[START Recorded information]
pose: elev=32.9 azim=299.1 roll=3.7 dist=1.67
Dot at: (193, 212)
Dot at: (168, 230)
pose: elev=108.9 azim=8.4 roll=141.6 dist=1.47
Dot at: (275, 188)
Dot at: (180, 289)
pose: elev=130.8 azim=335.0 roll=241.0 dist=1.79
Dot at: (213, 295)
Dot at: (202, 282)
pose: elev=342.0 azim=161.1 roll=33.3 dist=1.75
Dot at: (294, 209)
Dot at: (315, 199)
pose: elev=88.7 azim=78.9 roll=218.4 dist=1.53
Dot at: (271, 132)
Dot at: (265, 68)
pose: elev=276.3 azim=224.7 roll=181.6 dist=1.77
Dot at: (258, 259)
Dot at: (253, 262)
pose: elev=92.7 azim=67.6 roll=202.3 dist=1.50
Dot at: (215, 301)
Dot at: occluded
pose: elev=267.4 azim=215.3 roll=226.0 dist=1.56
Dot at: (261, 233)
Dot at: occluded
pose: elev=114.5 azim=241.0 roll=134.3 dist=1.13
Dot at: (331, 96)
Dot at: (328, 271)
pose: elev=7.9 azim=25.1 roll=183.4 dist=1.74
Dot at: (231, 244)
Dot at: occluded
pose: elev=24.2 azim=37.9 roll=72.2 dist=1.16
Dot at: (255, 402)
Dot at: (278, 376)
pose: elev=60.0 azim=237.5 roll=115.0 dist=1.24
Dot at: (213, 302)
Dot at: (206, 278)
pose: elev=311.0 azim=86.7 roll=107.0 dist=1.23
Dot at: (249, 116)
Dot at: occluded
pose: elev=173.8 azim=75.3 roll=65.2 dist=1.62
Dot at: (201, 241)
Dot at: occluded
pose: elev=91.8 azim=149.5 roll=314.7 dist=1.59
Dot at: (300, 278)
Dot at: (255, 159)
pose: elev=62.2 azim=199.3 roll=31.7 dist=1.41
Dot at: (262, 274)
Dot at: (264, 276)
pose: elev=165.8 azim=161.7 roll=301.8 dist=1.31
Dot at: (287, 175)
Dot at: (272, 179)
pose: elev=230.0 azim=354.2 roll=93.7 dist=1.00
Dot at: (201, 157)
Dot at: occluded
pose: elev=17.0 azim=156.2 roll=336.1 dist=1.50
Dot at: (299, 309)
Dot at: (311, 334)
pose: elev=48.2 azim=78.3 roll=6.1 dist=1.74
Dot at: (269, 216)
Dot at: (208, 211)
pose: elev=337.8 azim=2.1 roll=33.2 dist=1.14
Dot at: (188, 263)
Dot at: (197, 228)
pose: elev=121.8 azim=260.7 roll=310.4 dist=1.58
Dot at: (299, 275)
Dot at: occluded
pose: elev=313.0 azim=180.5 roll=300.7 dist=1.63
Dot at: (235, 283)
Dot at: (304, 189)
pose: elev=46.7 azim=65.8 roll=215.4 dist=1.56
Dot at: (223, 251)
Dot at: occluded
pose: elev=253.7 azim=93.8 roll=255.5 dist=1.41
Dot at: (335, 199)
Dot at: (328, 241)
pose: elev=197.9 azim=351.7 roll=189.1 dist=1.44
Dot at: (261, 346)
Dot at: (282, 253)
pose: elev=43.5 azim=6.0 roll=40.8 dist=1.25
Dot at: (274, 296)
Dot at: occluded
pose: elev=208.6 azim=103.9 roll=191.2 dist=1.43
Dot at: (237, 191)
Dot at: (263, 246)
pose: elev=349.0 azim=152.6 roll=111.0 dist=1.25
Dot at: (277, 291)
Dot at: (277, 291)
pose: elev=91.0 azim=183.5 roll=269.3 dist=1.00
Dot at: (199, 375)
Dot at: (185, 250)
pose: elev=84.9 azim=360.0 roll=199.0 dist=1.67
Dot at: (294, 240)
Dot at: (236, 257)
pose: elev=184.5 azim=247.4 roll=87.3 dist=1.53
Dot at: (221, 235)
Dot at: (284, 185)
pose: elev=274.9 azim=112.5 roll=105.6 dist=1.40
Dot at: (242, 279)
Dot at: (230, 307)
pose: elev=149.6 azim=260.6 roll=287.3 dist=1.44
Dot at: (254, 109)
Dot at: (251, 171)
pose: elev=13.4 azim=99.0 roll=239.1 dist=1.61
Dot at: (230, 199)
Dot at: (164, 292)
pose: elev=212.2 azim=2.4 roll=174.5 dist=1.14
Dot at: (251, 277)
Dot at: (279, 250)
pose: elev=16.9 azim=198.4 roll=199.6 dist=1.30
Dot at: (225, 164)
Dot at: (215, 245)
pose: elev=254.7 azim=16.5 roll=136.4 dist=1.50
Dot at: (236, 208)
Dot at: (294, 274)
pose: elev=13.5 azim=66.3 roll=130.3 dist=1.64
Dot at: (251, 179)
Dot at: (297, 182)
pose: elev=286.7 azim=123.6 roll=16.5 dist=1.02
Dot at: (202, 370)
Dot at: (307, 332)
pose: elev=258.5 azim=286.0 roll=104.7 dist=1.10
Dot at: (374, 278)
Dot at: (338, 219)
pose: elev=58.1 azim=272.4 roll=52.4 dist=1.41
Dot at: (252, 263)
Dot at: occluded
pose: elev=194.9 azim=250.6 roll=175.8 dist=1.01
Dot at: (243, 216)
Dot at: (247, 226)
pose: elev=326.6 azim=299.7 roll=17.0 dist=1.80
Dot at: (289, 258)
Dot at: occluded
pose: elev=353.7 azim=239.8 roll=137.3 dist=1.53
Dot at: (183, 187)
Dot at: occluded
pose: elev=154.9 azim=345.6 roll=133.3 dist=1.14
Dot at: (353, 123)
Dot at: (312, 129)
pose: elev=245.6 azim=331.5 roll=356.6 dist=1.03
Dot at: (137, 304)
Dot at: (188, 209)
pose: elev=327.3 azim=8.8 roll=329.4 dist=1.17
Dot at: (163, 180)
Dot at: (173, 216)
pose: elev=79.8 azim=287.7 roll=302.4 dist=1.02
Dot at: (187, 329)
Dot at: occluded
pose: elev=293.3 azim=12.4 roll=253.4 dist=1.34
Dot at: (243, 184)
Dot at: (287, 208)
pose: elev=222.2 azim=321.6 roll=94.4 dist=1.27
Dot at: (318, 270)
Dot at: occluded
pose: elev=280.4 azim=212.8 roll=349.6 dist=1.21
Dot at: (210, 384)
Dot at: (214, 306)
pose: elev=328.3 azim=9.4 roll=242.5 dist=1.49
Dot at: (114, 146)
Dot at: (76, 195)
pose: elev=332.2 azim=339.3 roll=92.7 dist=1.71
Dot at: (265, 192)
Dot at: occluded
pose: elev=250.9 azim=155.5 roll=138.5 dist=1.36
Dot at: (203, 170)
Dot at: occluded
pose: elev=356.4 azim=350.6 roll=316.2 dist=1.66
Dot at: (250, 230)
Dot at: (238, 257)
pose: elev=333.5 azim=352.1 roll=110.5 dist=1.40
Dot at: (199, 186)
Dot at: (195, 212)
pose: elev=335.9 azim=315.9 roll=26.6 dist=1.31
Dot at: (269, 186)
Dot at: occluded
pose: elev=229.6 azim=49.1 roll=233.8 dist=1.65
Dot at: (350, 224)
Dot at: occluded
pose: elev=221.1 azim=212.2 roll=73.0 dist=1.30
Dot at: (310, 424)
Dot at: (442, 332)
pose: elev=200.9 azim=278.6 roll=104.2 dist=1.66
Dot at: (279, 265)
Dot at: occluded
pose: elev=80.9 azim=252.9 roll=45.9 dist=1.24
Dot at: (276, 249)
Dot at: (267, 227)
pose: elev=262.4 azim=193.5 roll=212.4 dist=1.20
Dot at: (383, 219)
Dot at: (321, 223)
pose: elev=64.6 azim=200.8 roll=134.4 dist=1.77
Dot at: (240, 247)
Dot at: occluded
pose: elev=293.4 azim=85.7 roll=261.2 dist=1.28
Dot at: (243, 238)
[END Recorded information]
● **What is required**: Recast the material as a JSON list of strings, one string per line, starting with the line that contains "pose: elev=311.0 azim=86.7" and going on through the line that contains "Dot at: (311, 334)", with both of those lines included and any blank lines left out.

● **Completed task**:
[
  "pose: elev=311.0 azim=86.7 roll=107.0 dist=1.23",
  "Dot at: (249, 116)",
  "Dot at: occluded",
  "pose: elev=173.8 azim=75.3 roll=65.2 dist=1.62",
  "Dot at: (201, 241)",
  "Dot at: occluded",
  "pose: elev=91.8 azim=149.5 roll=314.7 dist=1.59",
  "Dot at: (300, 278)",
  "Dot at: (255, 159)",
  "pose: elev=62.2 azim=199.3 roll=31.7 dist=1.41",
  "Dot at: (262, 274)",
  "Dot at: (264, 276)",
  "pose: elev=165.8 azim=161.7 roll=301.8 dist=1.31",
  "Dot at: (287, 175)",
  "Dot at: (272, 179)",
  "pose: elev=230.0 azim=354.2 roll=93.7 dist=1.00",
  "Dot at: (201, 157)",
  "Dot at: occluded",
  "pose: elev=17.0 azim=156.2 roll=336.1 dist=1.50",
  "Dot at: (299, 309)",
  "Dot at: (311, 334)"
]